Segment Open

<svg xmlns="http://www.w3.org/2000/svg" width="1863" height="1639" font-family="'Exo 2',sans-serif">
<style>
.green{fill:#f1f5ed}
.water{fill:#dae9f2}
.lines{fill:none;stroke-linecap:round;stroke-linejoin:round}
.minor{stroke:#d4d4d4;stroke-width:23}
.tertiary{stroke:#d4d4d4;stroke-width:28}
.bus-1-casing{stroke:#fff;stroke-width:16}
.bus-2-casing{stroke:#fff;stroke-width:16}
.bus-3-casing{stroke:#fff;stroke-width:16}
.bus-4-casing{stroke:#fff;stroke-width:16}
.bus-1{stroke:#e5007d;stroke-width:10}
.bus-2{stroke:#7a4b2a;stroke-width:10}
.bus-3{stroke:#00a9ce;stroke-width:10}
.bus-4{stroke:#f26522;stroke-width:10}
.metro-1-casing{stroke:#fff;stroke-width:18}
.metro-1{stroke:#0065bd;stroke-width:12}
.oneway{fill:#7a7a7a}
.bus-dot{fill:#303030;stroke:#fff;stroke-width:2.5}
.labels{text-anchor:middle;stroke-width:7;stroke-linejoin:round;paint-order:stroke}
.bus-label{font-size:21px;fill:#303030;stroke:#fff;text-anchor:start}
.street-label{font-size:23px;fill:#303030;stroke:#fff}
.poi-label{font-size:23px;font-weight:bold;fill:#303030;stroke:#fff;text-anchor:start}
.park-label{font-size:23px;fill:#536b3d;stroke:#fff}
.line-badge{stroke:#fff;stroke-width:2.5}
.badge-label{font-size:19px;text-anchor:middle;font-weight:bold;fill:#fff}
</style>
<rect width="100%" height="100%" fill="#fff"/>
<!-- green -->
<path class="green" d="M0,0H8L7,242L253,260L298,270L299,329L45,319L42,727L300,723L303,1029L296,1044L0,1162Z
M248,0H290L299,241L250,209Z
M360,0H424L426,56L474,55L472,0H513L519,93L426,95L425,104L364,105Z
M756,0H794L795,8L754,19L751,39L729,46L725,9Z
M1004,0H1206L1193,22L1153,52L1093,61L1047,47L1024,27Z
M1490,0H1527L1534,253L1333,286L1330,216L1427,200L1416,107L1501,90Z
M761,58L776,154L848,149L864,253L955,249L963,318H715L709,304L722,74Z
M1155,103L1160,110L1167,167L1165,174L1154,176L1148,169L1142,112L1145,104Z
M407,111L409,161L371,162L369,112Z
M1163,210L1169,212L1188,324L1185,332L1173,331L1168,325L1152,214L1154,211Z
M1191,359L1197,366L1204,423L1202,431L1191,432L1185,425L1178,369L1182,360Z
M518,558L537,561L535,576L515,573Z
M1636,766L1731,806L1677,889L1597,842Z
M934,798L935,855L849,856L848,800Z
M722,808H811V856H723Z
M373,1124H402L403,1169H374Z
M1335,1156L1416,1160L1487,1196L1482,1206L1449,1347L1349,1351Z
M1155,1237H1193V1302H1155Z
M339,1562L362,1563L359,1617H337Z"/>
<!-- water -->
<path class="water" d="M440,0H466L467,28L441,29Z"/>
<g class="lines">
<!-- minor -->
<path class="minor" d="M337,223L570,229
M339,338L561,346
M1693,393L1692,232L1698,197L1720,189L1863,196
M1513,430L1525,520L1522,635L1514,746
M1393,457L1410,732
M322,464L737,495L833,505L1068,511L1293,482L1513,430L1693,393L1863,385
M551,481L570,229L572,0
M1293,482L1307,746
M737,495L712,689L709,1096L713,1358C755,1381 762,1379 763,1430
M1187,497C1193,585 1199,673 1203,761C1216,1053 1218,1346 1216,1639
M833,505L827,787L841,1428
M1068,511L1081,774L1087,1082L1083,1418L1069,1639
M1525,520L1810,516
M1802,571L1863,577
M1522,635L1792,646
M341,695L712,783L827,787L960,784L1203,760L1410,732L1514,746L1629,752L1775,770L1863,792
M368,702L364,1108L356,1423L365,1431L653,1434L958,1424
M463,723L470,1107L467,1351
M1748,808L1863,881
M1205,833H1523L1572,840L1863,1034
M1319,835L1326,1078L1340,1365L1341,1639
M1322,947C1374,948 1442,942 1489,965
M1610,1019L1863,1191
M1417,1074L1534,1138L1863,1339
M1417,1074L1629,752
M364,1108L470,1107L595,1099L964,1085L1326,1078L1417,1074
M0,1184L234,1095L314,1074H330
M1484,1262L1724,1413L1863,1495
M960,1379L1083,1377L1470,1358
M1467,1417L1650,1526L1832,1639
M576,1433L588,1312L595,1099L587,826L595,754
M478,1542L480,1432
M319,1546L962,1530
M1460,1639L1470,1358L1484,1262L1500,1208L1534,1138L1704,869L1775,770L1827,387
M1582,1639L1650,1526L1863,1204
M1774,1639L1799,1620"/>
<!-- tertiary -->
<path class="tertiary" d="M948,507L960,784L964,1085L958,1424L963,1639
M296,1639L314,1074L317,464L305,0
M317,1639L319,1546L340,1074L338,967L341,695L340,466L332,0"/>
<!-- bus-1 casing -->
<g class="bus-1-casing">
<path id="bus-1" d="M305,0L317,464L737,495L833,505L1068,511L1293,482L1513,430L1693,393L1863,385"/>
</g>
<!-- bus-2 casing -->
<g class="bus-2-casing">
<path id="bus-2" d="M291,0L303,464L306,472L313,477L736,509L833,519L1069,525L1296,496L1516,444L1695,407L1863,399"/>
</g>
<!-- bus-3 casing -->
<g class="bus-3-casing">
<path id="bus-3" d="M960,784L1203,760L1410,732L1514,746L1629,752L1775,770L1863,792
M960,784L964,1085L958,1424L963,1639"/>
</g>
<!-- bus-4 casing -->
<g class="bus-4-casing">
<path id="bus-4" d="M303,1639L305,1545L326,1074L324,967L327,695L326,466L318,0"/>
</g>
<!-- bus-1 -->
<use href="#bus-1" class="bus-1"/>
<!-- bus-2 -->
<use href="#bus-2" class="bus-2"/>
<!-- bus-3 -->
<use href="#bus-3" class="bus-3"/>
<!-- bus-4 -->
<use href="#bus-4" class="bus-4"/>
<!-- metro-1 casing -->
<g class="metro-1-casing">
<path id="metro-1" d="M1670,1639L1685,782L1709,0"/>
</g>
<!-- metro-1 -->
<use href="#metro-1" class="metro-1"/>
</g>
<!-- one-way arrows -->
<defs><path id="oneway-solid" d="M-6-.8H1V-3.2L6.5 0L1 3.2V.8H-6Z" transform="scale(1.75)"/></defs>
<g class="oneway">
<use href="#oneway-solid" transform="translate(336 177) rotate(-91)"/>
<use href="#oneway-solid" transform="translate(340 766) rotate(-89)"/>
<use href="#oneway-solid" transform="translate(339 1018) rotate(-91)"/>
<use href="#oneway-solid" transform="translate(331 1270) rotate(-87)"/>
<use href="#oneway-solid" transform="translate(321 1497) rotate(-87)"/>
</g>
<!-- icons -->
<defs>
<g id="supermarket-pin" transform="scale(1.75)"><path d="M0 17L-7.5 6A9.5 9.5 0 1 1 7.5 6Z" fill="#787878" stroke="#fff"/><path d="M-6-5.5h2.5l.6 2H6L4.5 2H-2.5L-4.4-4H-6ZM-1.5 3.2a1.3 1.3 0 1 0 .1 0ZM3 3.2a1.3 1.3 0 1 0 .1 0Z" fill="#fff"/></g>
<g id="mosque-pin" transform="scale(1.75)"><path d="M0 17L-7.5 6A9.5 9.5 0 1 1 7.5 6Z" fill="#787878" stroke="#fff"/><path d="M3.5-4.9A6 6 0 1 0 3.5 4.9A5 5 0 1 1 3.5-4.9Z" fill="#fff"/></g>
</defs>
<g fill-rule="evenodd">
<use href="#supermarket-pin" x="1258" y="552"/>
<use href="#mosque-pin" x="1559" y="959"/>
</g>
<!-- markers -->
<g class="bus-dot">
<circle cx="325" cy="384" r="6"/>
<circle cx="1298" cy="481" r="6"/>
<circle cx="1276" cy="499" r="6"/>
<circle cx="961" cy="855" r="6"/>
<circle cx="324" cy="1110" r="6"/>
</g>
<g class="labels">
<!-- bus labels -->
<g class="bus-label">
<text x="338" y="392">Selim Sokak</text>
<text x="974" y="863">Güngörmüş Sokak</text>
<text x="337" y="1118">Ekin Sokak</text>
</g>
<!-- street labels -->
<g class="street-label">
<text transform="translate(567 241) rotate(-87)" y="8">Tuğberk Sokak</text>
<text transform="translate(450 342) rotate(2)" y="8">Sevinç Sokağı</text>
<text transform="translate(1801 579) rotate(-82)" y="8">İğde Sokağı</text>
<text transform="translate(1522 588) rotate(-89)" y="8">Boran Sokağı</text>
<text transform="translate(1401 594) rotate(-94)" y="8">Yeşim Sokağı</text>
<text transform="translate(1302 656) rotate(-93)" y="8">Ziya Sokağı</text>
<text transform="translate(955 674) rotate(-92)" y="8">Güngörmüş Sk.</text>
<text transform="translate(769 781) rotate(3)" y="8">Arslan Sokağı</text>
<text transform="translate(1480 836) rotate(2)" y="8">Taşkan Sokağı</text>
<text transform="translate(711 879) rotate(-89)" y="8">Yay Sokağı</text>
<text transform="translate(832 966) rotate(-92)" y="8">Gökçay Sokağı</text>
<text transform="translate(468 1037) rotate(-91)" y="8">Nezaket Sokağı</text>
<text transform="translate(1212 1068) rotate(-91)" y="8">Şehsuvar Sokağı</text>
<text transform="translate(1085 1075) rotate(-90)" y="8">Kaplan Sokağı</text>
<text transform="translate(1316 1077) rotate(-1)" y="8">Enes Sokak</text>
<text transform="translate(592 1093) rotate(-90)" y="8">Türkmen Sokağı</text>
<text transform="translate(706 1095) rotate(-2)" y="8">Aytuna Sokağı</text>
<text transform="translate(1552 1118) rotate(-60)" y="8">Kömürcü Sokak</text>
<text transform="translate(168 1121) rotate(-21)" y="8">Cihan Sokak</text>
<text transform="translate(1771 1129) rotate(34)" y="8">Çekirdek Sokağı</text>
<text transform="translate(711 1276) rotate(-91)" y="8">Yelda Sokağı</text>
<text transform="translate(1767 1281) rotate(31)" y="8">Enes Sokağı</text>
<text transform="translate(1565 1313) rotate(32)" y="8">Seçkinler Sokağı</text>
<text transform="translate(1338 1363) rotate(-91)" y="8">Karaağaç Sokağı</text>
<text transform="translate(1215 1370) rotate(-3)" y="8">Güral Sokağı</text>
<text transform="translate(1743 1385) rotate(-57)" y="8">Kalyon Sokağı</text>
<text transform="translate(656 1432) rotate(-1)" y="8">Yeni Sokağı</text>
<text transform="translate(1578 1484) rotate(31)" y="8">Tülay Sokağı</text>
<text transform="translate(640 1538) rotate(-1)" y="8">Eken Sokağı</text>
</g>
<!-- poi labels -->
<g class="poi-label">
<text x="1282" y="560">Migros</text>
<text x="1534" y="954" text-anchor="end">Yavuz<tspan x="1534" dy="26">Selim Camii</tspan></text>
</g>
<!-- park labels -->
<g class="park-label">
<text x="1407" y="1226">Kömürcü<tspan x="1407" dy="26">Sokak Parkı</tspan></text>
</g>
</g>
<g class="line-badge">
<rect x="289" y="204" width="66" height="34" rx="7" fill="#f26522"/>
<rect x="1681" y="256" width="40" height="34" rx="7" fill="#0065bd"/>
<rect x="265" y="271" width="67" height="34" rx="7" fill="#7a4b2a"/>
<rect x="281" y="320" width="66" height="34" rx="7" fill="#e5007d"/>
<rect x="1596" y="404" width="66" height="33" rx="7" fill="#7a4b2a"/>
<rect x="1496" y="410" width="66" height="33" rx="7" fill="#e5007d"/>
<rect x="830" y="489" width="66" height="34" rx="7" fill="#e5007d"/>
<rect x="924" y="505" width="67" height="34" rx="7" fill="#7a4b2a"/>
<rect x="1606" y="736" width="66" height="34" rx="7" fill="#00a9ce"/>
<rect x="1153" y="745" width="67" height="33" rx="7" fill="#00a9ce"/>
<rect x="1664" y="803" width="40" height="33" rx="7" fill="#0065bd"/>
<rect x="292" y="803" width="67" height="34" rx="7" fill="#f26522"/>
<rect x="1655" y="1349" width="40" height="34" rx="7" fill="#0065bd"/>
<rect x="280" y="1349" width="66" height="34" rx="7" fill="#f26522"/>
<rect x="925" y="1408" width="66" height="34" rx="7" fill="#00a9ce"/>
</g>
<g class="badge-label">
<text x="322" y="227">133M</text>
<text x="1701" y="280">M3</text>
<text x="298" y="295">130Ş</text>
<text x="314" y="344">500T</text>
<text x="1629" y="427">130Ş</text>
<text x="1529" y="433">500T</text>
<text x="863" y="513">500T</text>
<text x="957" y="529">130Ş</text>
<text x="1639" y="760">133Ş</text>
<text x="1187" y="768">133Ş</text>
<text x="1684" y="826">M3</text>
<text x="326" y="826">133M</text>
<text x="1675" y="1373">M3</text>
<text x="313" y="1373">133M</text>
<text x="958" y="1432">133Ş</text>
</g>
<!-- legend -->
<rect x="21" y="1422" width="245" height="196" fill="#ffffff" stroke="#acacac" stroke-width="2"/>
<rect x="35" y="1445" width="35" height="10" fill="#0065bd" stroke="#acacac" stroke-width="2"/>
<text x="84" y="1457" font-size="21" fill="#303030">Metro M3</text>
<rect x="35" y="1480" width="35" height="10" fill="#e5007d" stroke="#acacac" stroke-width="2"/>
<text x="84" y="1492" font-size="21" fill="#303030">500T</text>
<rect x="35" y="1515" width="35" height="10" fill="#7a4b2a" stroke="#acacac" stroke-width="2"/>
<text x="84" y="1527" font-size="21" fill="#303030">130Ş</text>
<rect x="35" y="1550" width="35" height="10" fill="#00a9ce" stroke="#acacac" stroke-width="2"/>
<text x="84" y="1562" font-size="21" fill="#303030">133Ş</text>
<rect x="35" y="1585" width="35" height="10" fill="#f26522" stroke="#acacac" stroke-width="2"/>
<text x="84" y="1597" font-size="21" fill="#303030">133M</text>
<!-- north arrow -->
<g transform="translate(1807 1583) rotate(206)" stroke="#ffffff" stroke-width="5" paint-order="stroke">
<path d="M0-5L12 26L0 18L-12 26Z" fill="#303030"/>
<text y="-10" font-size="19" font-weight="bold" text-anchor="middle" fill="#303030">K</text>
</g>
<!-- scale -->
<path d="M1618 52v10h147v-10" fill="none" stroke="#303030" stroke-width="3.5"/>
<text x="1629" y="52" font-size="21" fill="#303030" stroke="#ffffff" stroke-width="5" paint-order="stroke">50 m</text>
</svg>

Segment Closed

_Task brief_: The word "none" appears in some lines of the data. Copy every one of those lines.

_Written solution_:
.lines{fill:none;stroke-linecap:round;stroke-linejoin:round}
<path d="M1618 52v10h147v-10" fill="none" stroke="#303030" stroke-width="3.5"/>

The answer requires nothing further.